Co-chief executive Mike Lazaridis, left, and co-chief executive Jim Balsillie at the Research in Motion annual meeting in Waterloo, Ontario, Tuessday, July 12, 2011. (Dave Chidley / THE CANADIAN PRESS)
TORONTO — BlackBerry maker Research in Motion's (TSX:RIM) stock will be closely watched when markets open this morning as investors react to the departure of longtime co-CEOs Jim Balsillie and Mike Lazaridis.
RIM announced late Sunday the pair would be replaced by little-known chief operating officer Thorsten Heins, who will be tasked with pulling the troubled company out of a big slump.
Once one of the country's most valuable companies, RIM has seen its fortunes plunge over the last few years as it lost market share to competitors Apple and Google's Android platform, saw disappointing sales of its PlayBook tablet and suffered though a global four-day service outage.
A key task facing the German-born Heins will be to assuage a host of less-than optimistic shareholders disgruntled by RIM's slipping performance and several glitches and setbacks.
A number of RIM's shareholders have demanded changes at the top for months, blaming Balsillie and Lazaridis for several years of poor performance.
Shares in RIM were once so highly priced it was briefly Canada's most valuable company, worth more than $70 billion, but it's market capitalization is now around $9 billion.
While Balsillie and Lazaridis have left day-to-day operations, they both still remain on RIM's board and will have significant influence through their large ownership stakes.
RIM introduced the BlackBerry in 1998 and it quickly elevated the company to the upper echelons of the smartphone market.
But in early 2011, RIM's PlayBook -- its answer to Apple's hugely successful iPad -- left critics largely unimpressed.

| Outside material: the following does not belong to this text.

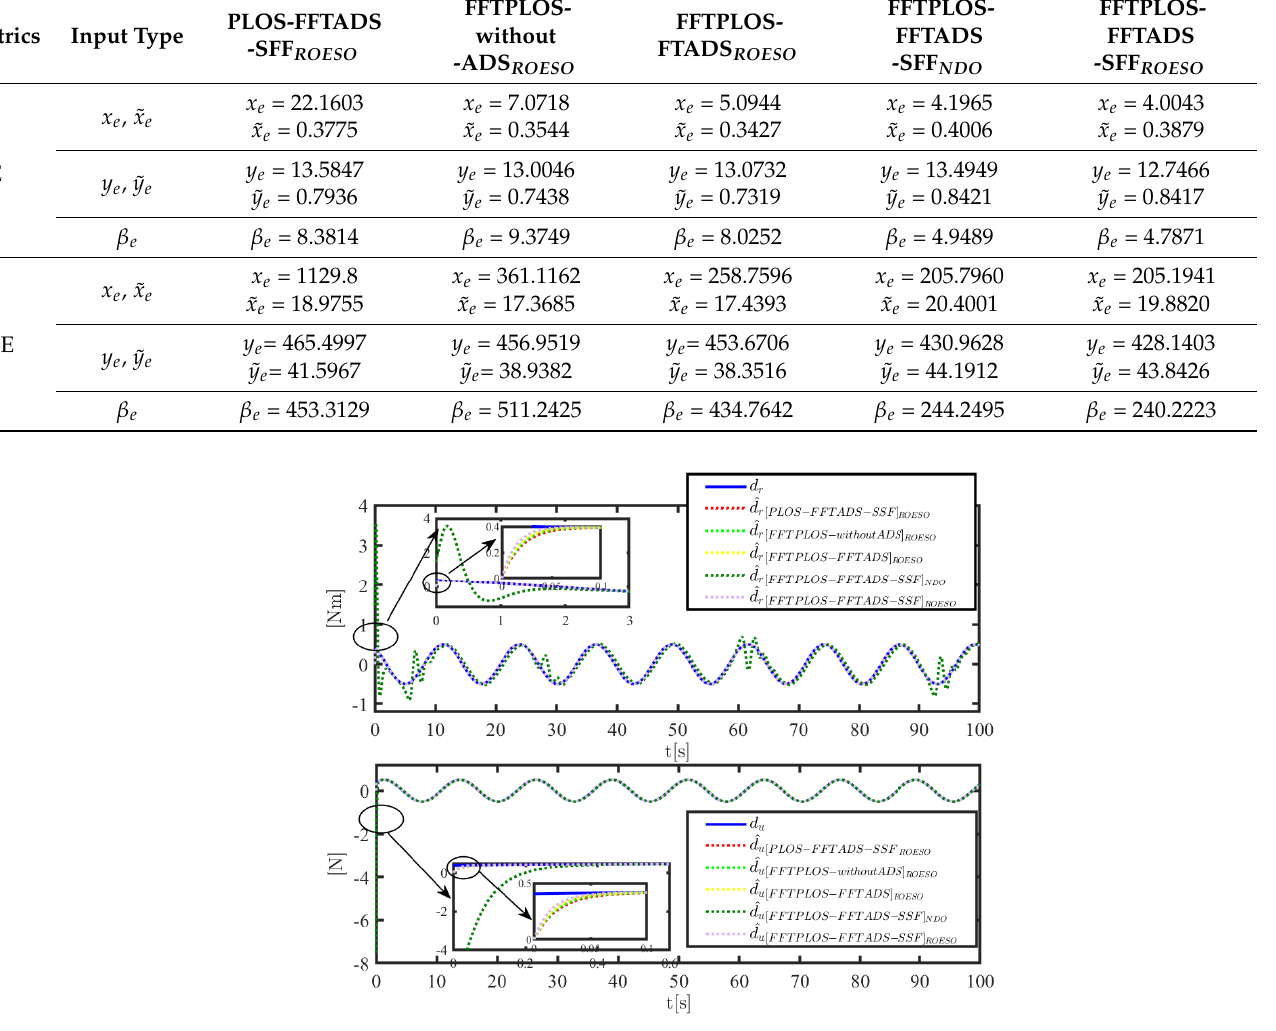
Figure 8. The time-varying disturbances and its estimations. Table 3. The estimation disturbance performance of different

From then on, the news for RIM was mostly bad.
The company then announced it would take a US$485-million pre-tax charge on the cost of discounting the price of its PlayBook tablet and $50 million in lost revenues from an October service outage that affected millions of BlackBerry email and text users. It was forced to cut 2,000 jobs to keep costs in line.
In December, RIM reported third-quarter net profits of US$265 million, well below the $911 million for the same period a year before.
The Waterloo, Ont., company saw its stock market value fall from about $50 billion at the beginning of 2011 to about $7.6 billion by year's end. Shares hit a low of $12.80 in 2011. They had hit a high of almost $140 in 2008.